╭─ Passage for review
[pLog-svn] Roadmap/performance

Oscar Renalias oscar at renalias.net
Tue Jan 10 23:32:32 GMT 2006


On 11 Jan 2006, at 00:30, Christoph Feddersen wrote:

>
>
> Oscar Renalias wrote:
>> If you ask me, I would stick to 1.0.x for the time being. With the
>> proper hardware I think it should easily be able to put up with your
>> expected user-base.
>
> Thanks for your input. I think we'll run a closed test with some
> experienced bloggers to see if 1.0.x meets most of their  
> requirements. I
>  have a list of about a dozen features I'd like to have, but that's
> not necessarily what our users want. If the feedback is positive,  
> we'll
> start with 1.0.x. If not, we'll have to consider which "missing
> features" can be added. Depending on the list's length and the  
> necessary
> changes, going with 1.1 may be more appropriate. I'm thinking of
> pagination for posts, notification of new comments etc.
╰─
--- Assignment 1 ---
In the Page-level text extractions listing, swap "Chains" for "Ropes" and give the lines again with nothing else changed. Leave out the pictures.
╭─ Record set
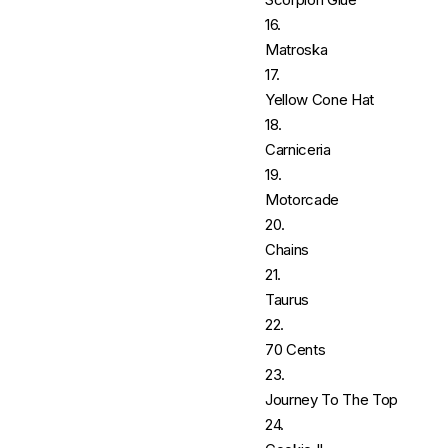
16.
Matroska
17.
Yellow Cone Hat
18.
Carniceria
19.
Motorcade
20.
Chains
21.
Taurus
22.
70 Cents
23.
Journey To The Top
24.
╰─
--- Assignment 2 ---
Quote every sentence in the pLog roadmap message that contains the word "we'll".

--- Written reply 1 ---
16.
Matroska
17.
Yellow Cone Hat
18.
Carniceria
19.
Motorcade
20.
Ropes
21.
Taurus
22.
70 Cents
23.
Journey To The Top
24.

--- Written reply 2 ---
- I think we'll run a closed test with some experienced bloggers to see if 1.0.x meets most of their requirements.
- If the feedback is positive, we'll start with 1.0.x.
- If not, we'll have to consider which "missing features" can be added.